The listing below holds pictures; exclude them. Return exactly the lines from the one with "vfov_deg: 11.0" through the one with "focal_35mm: 135".

::::

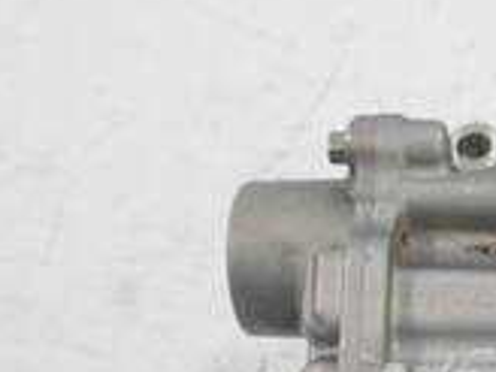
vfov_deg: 17.6
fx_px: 1175
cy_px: 375
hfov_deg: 22.3
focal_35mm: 82
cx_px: 572
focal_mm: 14
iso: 400
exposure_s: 1/60
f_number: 3.5
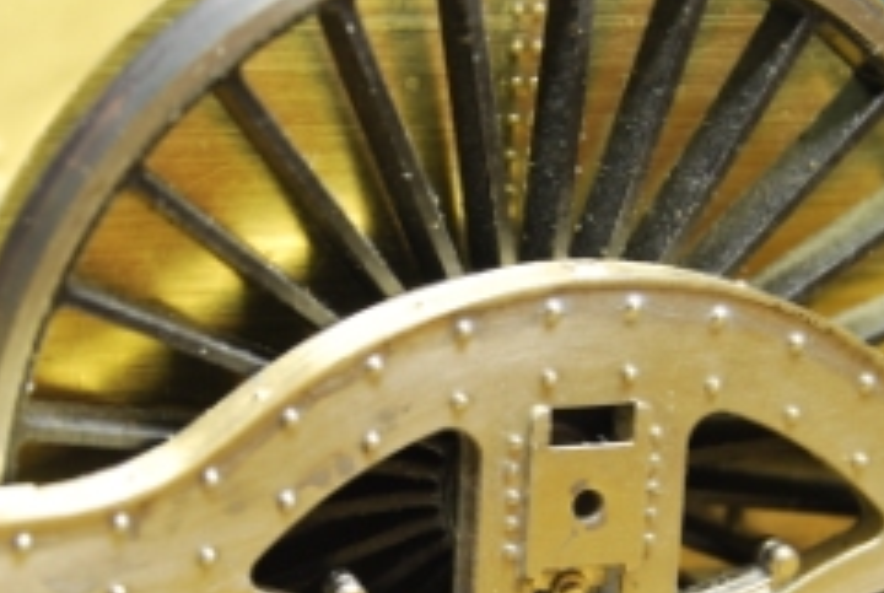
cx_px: 490
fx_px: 3787
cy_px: 494
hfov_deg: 13.3
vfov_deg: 8.9
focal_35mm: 154
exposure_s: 1/2
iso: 200
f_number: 7.1
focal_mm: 55
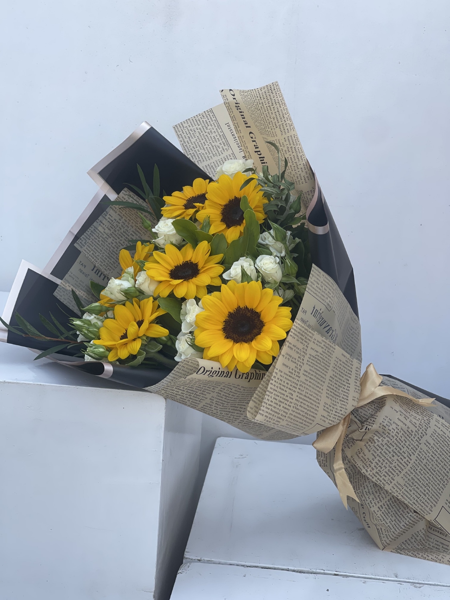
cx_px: 225
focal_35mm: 64
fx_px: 1109
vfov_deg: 30.3
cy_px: 300
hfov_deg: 22.9
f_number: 2.2
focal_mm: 7.5
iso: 20
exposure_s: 1/345
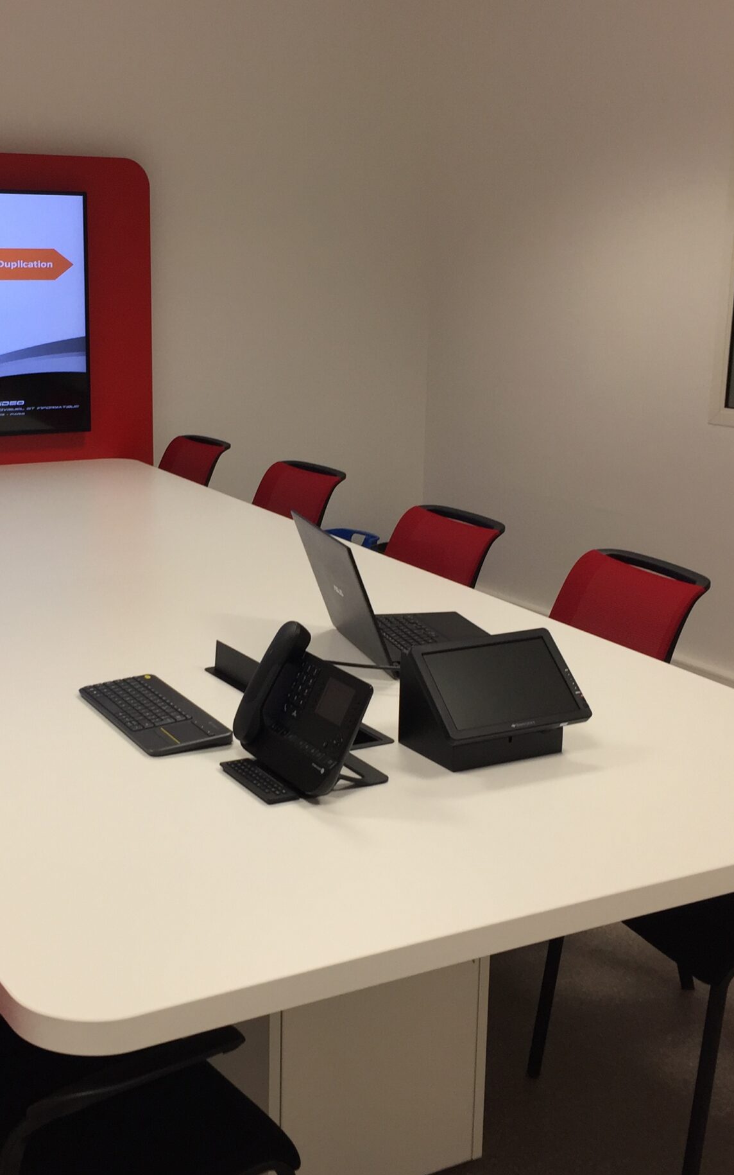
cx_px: 236
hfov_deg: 29.6
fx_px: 1376
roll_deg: -0.7
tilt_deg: -13.2
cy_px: 586
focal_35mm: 43
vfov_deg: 46.2
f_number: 2.2
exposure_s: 1/60
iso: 40
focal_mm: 4.15
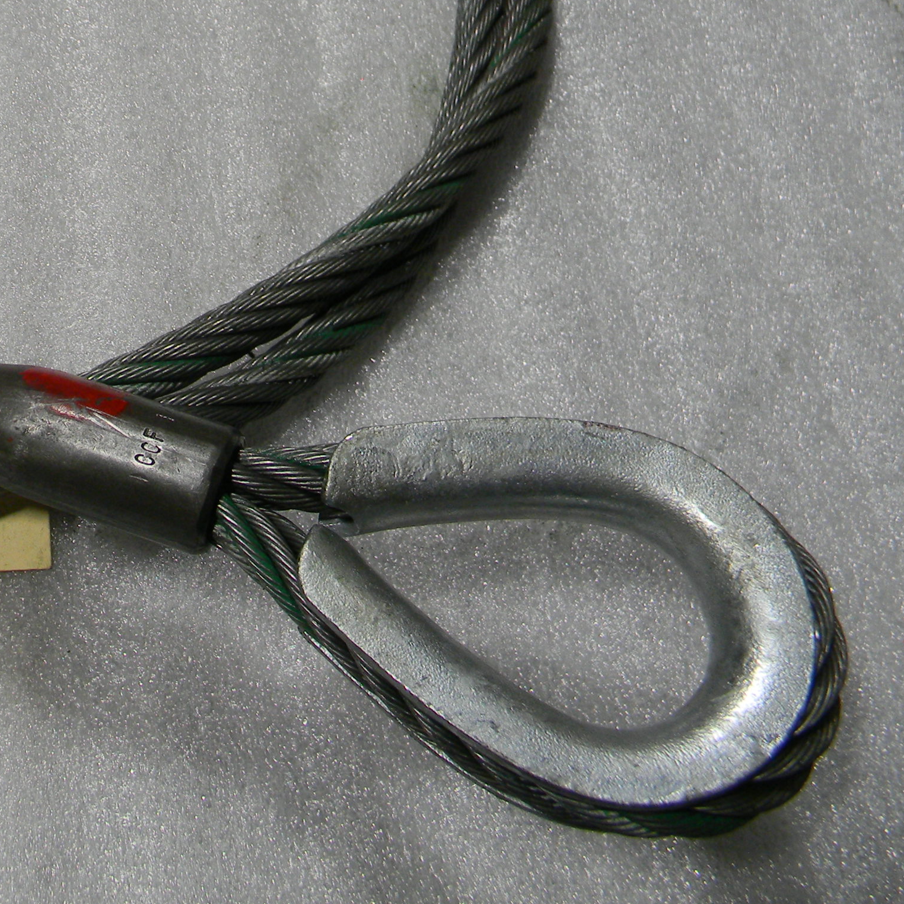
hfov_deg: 30.5
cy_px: 191
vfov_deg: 31.4
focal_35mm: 53
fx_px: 1566
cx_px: 60
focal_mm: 5
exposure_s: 1/30
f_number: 3.5
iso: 115
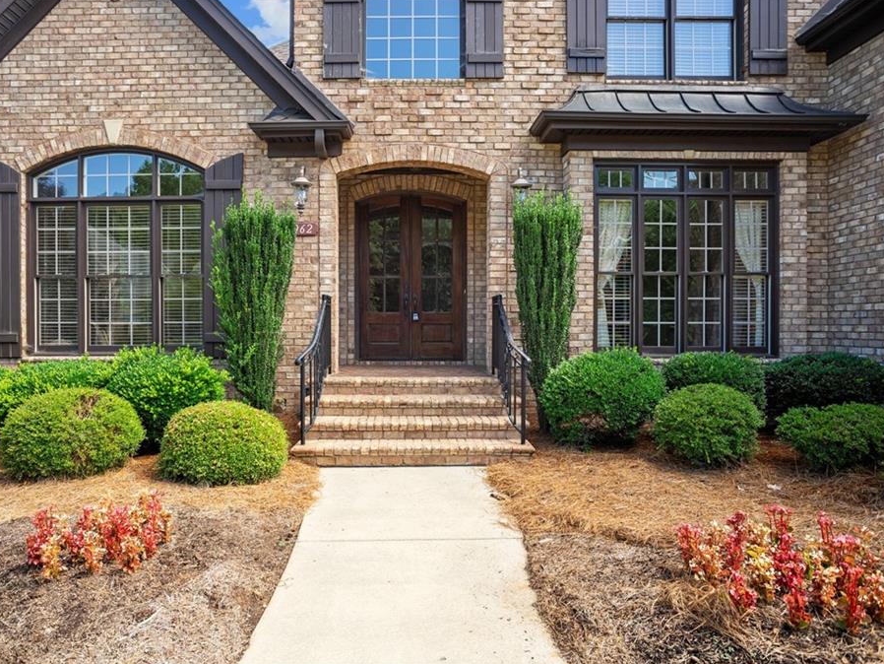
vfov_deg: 58.9
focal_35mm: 23
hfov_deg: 73.8
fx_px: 588
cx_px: 413
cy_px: 331
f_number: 6.3
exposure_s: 1/250
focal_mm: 21
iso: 320
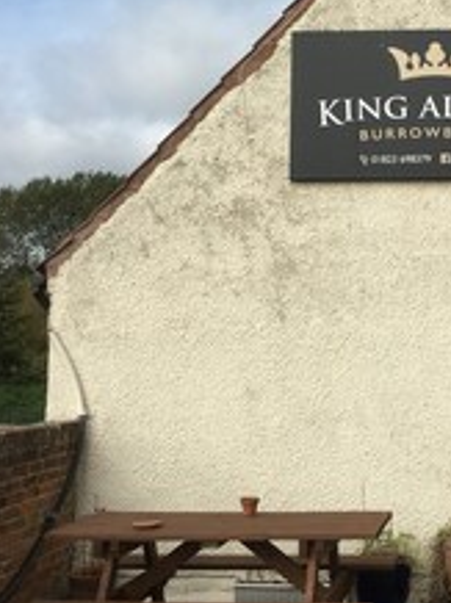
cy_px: 210
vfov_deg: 34.1
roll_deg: +0.2
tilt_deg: +8.8
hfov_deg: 25.2
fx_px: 975
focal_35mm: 56
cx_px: 414
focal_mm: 4.15
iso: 25
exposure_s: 1/1637
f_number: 2.2
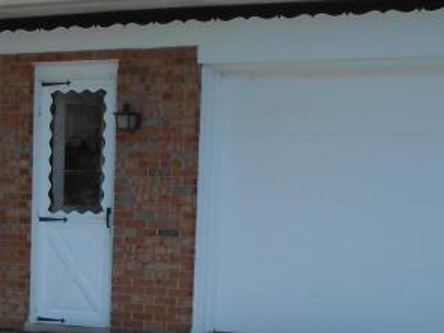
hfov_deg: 14.4
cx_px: -98
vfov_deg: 11.0
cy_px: 419
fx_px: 1692
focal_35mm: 132
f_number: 4.2
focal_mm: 6.8
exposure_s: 1/400
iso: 80
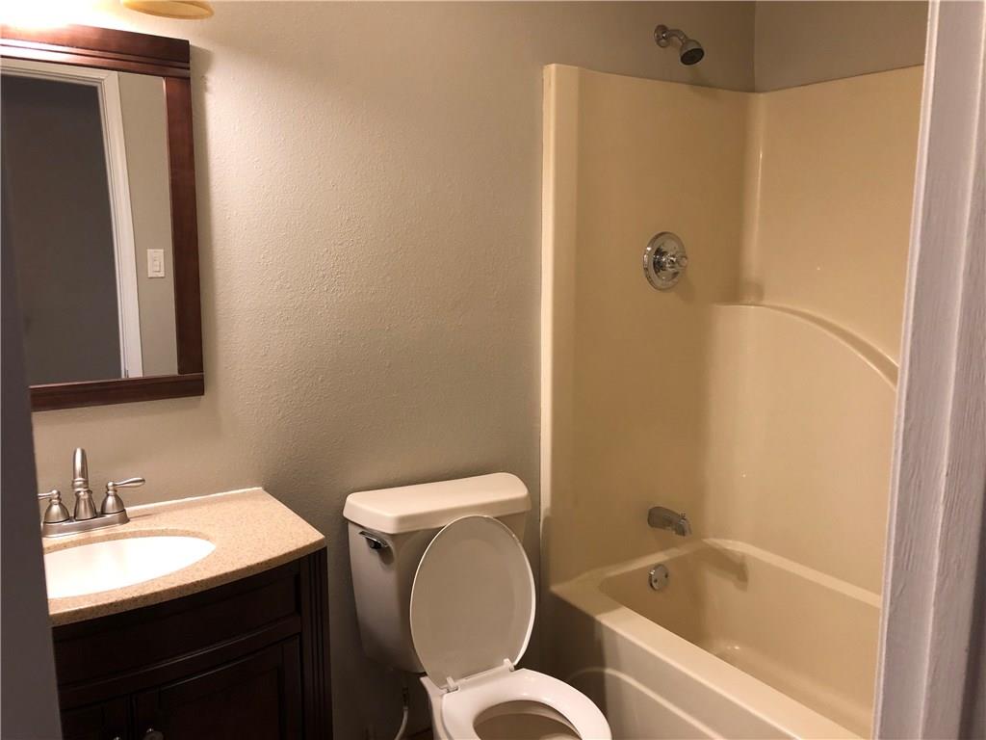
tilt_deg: -9.0
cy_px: 370
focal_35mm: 28
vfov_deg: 49.7
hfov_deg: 63.4
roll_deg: +1.1
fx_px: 798
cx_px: 493
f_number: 1.8
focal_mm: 3.99
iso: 50
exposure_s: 1/15
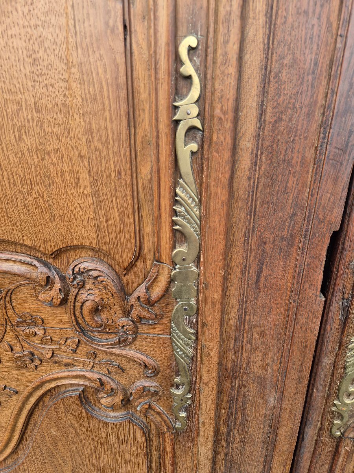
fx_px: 314
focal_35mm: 23
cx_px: 177
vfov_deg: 73.9
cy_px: 236
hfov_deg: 58.9
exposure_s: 1/864
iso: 80
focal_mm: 5.4
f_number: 1.8
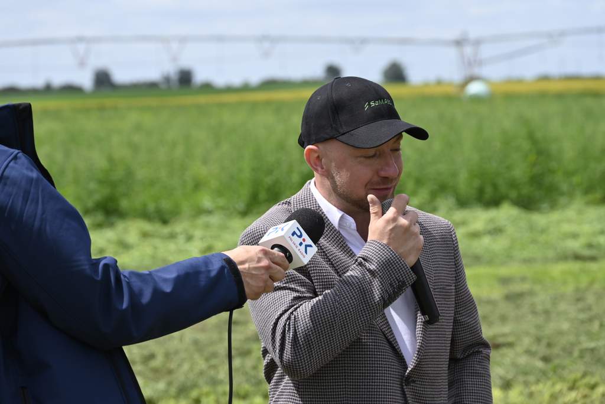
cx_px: 302
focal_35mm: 135
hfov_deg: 15.2
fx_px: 2270
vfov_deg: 10.2
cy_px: 202
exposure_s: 1/800
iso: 250
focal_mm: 135
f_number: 7.1
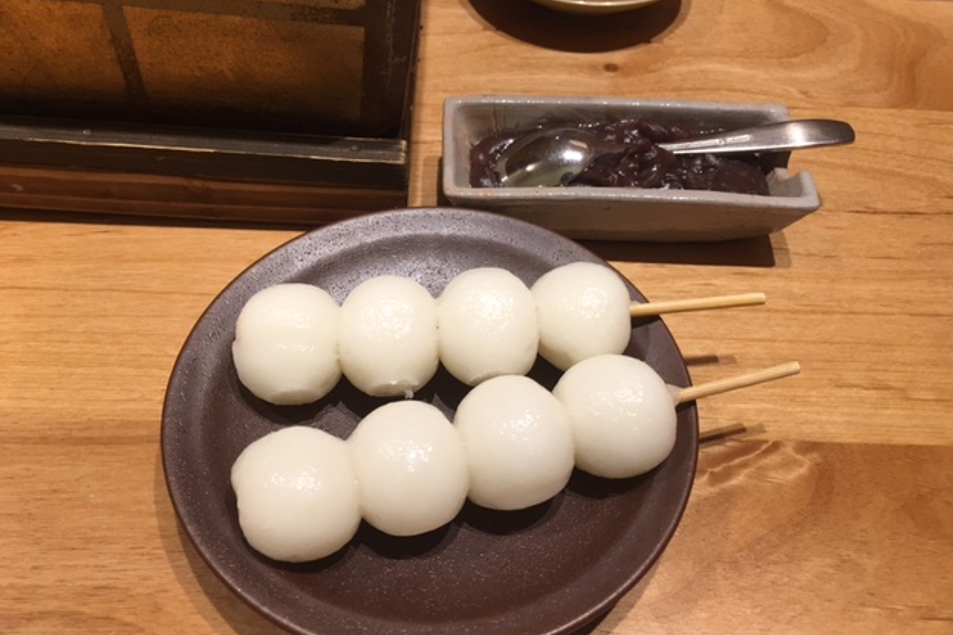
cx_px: 470
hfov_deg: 60.3
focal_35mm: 31
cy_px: 294
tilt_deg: -48.0
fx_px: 820
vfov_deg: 42.3
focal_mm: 4.15
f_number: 2.2
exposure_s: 1/15
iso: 25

::::

- [EXERCISE OUTPUT]:
vfov_deg: 11.0
cy_px: 419
fx_px: 1692
focal_35mm: 132
f_number: 4.2
focal_mm: 6.8
exposure_s: 1/400
iso: 80
tilt_deg: -9.0
cy_px: 370
focal_35mm: 28
vfov_deg: 49.7
hfov_deg: 63.4
roll_deg: +1.1
fx_px: 798
cx_px: 493
f_number: 1.8
focal_mm: 3.99
iso: 50
exposure_s: 1/15
fx_px: 314
focal_35mm: 23
cx_px: 177
vfov_deg: 73.9
cy_px: 236
hfov_deg: 58.9
exposure_s: 1/864
iso: 80
focal_mm: 5.4
f_number: 1.8
cx_px: 302
focal_35mm: 135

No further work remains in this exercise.